Philip Powers told investigators he got lost while hiking in the Coconino National Forest. He started a fire in an attempt to get the attention of rescuers.
The Sycamore Fire burning near Sedona May 28, 2018. (Photo: Coconino National Forest)

COCONINO COUNTY, Ariz. — An Arizona hiker who started a forest fire in 2018 after he got lost has been put on probation for one year by a federal judge and ordered to pay over $293,000 in restitution.

Philip A. Powers III was found guilty earlier this month of violating fire restrictions and burning timber without a permit for actions that resulted in a forest fire that burned several acres northwest of Sedona.

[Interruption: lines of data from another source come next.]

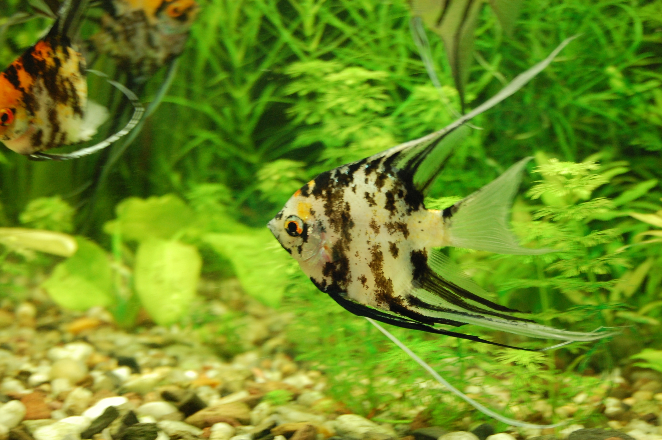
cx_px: 331
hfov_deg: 24.6
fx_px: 1516
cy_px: 220
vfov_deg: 16.5
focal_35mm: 82
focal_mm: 55
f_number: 5.6
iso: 720
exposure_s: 1/30
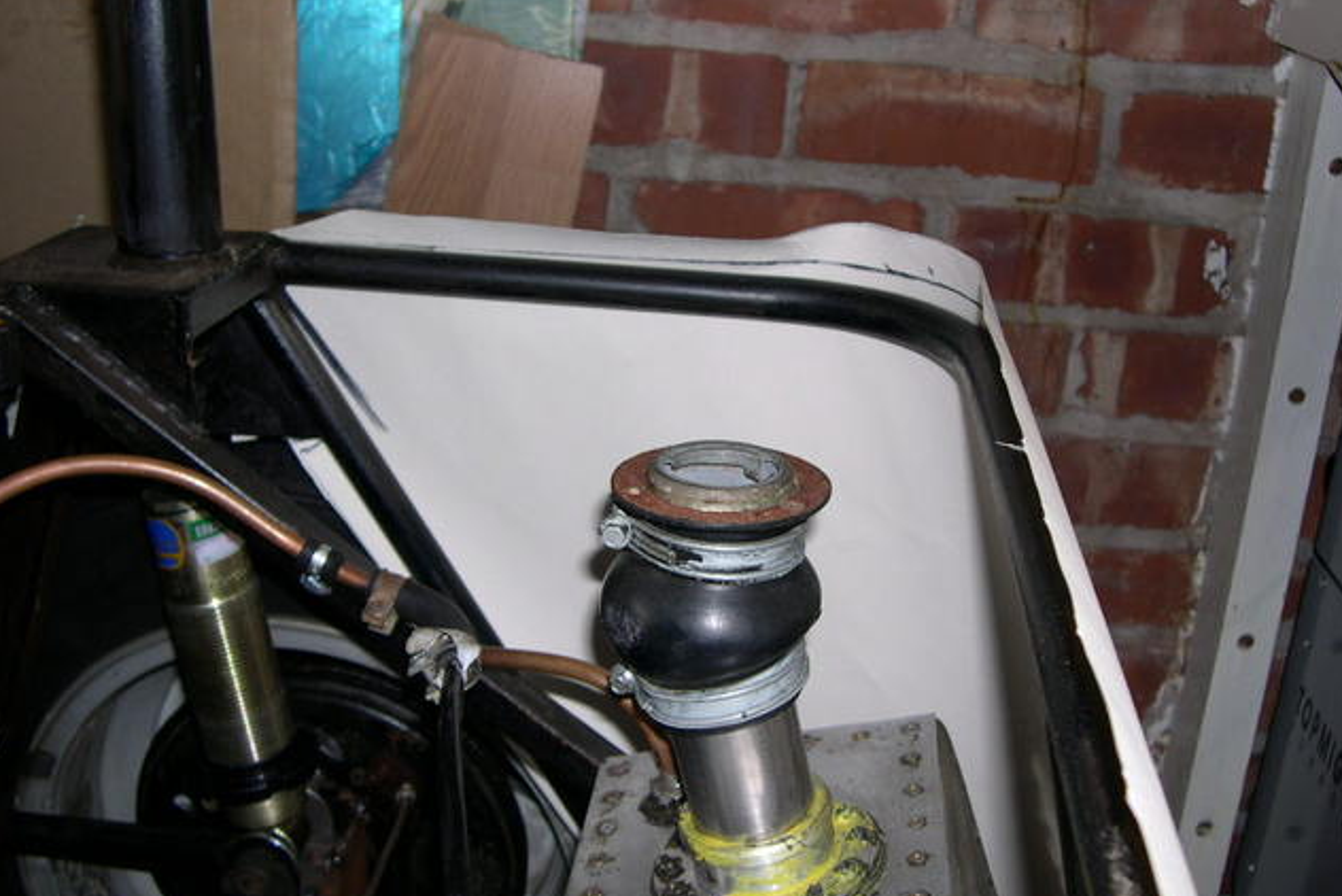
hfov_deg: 48.4
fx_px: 1492
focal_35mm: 40
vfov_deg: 33.4
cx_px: 671
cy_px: 452
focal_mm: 8
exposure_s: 1/60
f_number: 2.8
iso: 100
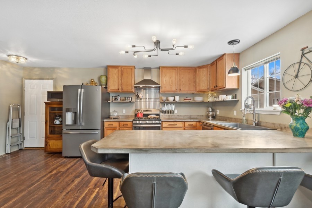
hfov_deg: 100.4
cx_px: 156
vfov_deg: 77.3
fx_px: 130
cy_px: 104
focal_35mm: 15
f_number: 6.3
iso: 200
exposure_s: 1/10
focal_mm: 10
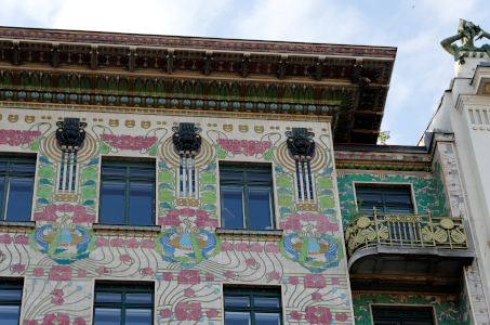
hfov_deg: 22.0
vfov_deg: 14.6
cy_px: 162
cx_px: 245
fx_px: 1263
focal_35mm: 93
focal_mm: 62
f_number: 9
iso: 400
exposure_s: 1/200
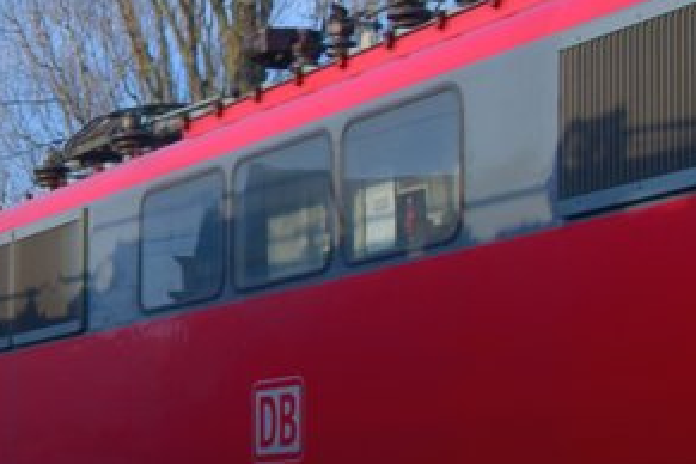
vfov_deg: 10.1
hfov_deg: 13.2
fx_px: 2629
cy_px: 323
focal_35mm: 136
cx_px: -653
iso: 160
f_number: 8
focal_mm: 22
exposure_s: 1/400
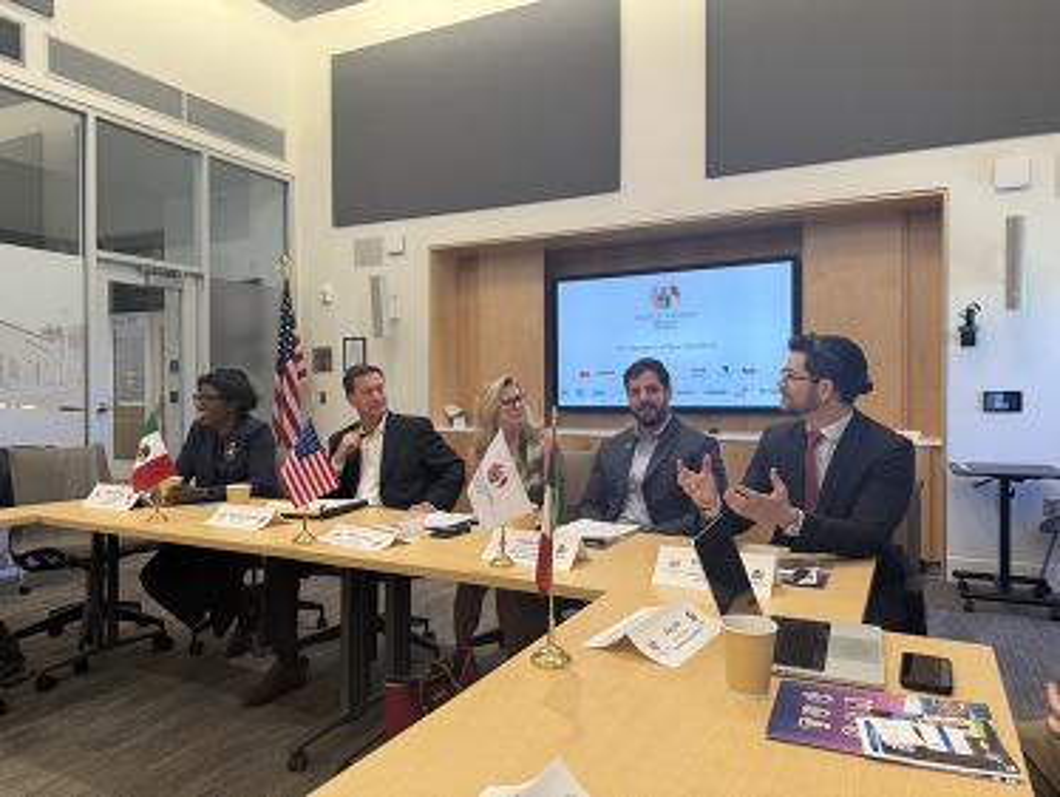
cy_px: 398
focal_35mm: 24
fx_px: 735
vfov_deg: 56.9
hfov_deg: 71.6
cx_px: 530
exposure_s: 1/75
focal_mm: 6.76
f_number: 1.78
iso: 100
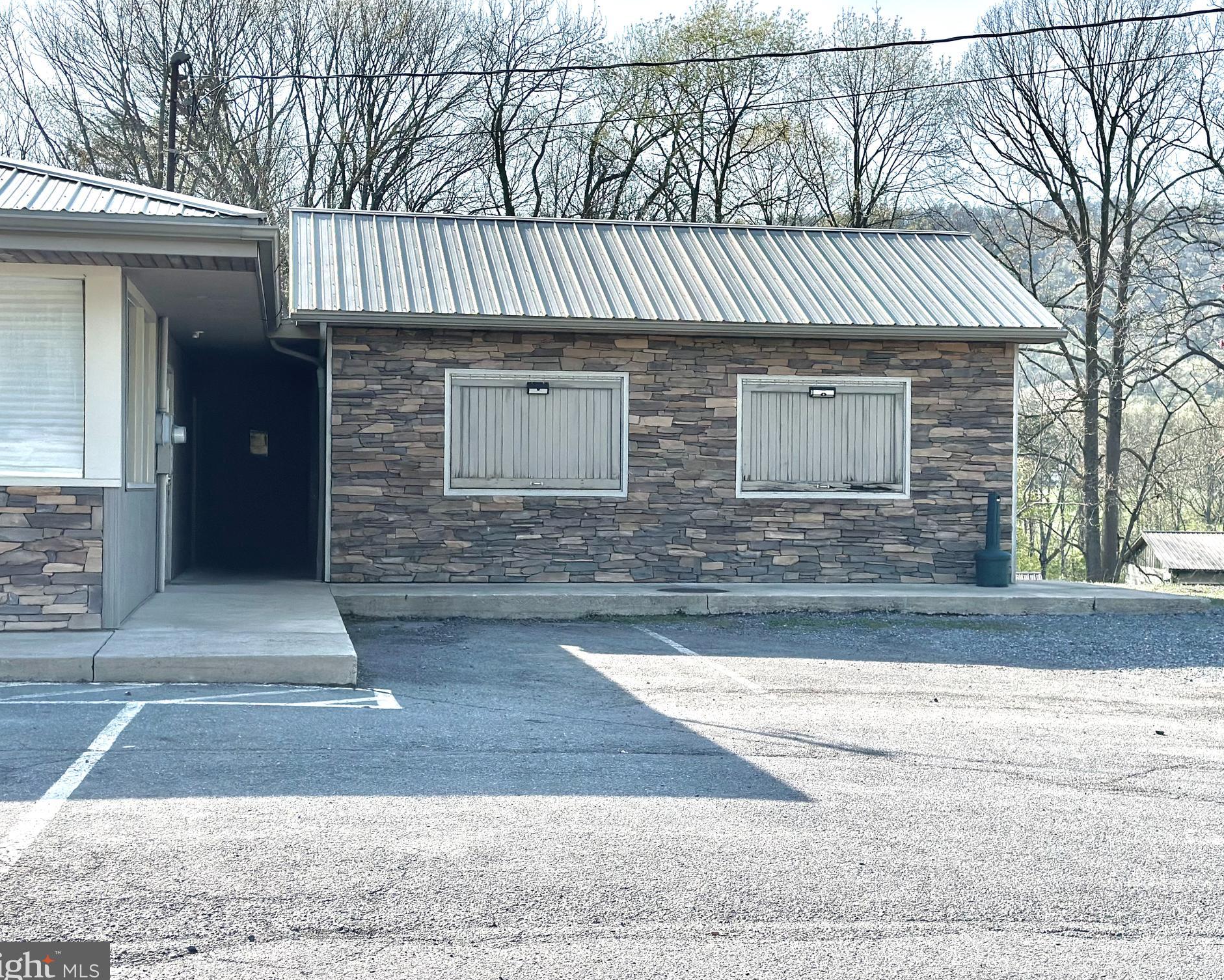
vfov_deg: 29.7
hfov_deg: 36.7
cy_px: 495
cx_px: 614
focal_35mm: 51
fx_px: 1848
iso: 100
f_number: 1.78
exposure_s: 1/6211
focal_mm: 6.86
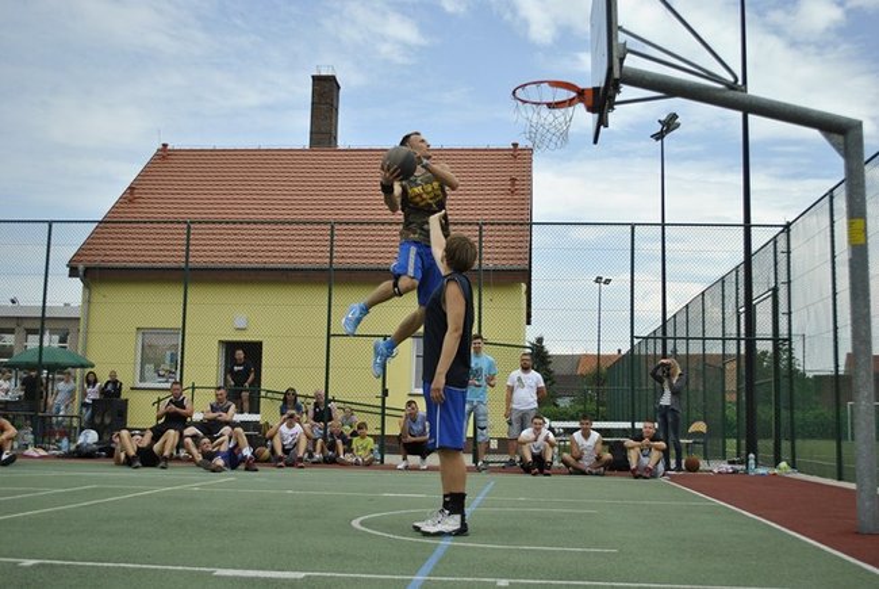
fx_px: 1027
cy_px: 294
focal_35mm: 42
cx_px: 440
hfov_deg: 46.4
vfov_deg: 32.0
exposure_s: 1/1000
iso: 160
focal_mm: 28
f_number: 4.5
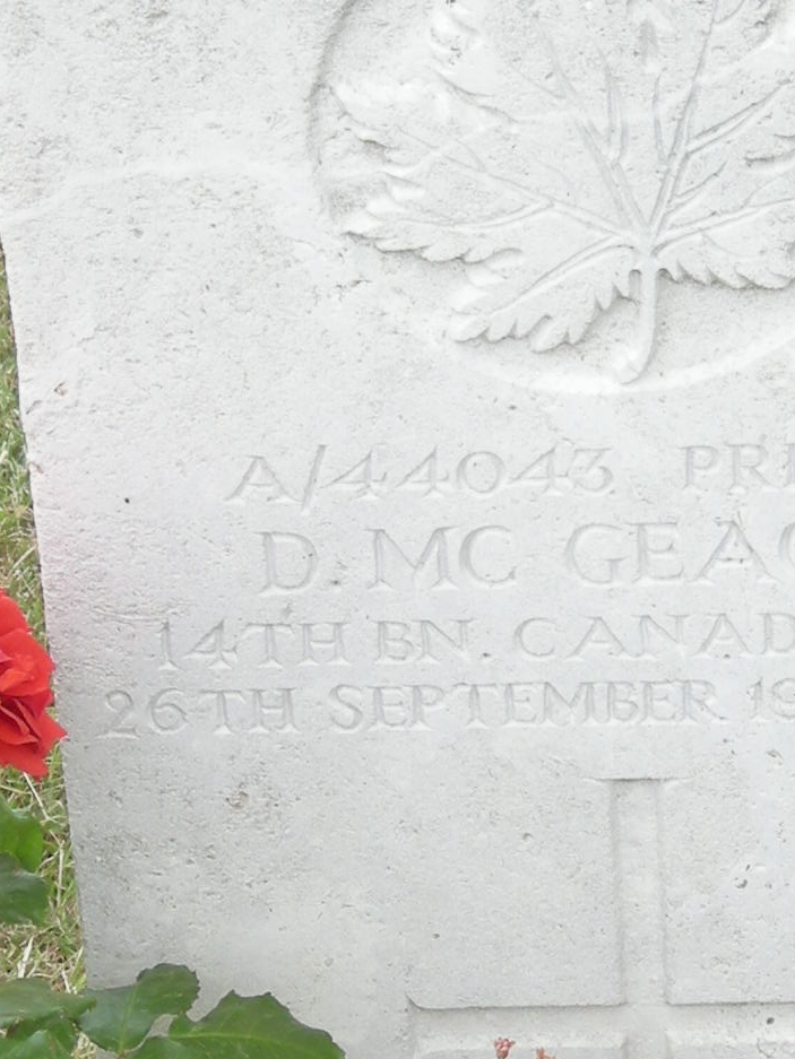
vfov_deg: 11.2
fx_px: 5419
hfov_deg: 8.4
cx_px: 476
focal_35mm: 177
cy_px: 633
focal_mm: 8.8
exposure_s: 1/167
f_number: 3.3
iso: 50
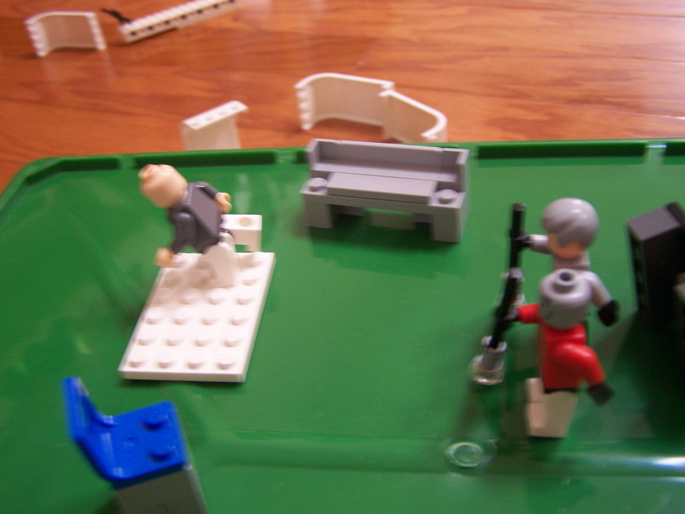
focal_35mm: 38
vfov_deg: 37.7
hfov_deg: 49.0
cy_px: 257
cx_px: 342
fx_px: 752
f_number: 2.8
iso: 160
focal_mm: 6.3
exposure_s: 1/8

U.S. District Judge Camille Bibles additionally ordered Powers to pay $293,413 in restitution to the U.S. Forest Service for the damage caused by the 2018 fires. The penalty can be paid in monthly installments of $200, according to the judge's order.

Powers has already filed an appeal of his conviction, records show.

The defendant told investigators he set out on a 17-mile hike on the morning of May 27, 2018. After passing Taylor Cabin in the Sycamore Canyon Wilderness, Powers said he lost the trail and eventually decided to hike back to the cabin.

The hiker told investigators he was running out of water and couldn't get a signal on his cell phone.

"Powers said he decided to start a fire, make some smoke, and hoped one of the planes flying over would see the smoke and call for help," investigators wrote in court records.

Powers admitted to starting multiple fires before he was spotted and rescued, court records show.

The U.S. Forest Service determined Powers was negligent for not bringing an adequate amount of supplies for a 17-mile hike, resulting in prosecutors filing criminal charges in federal court.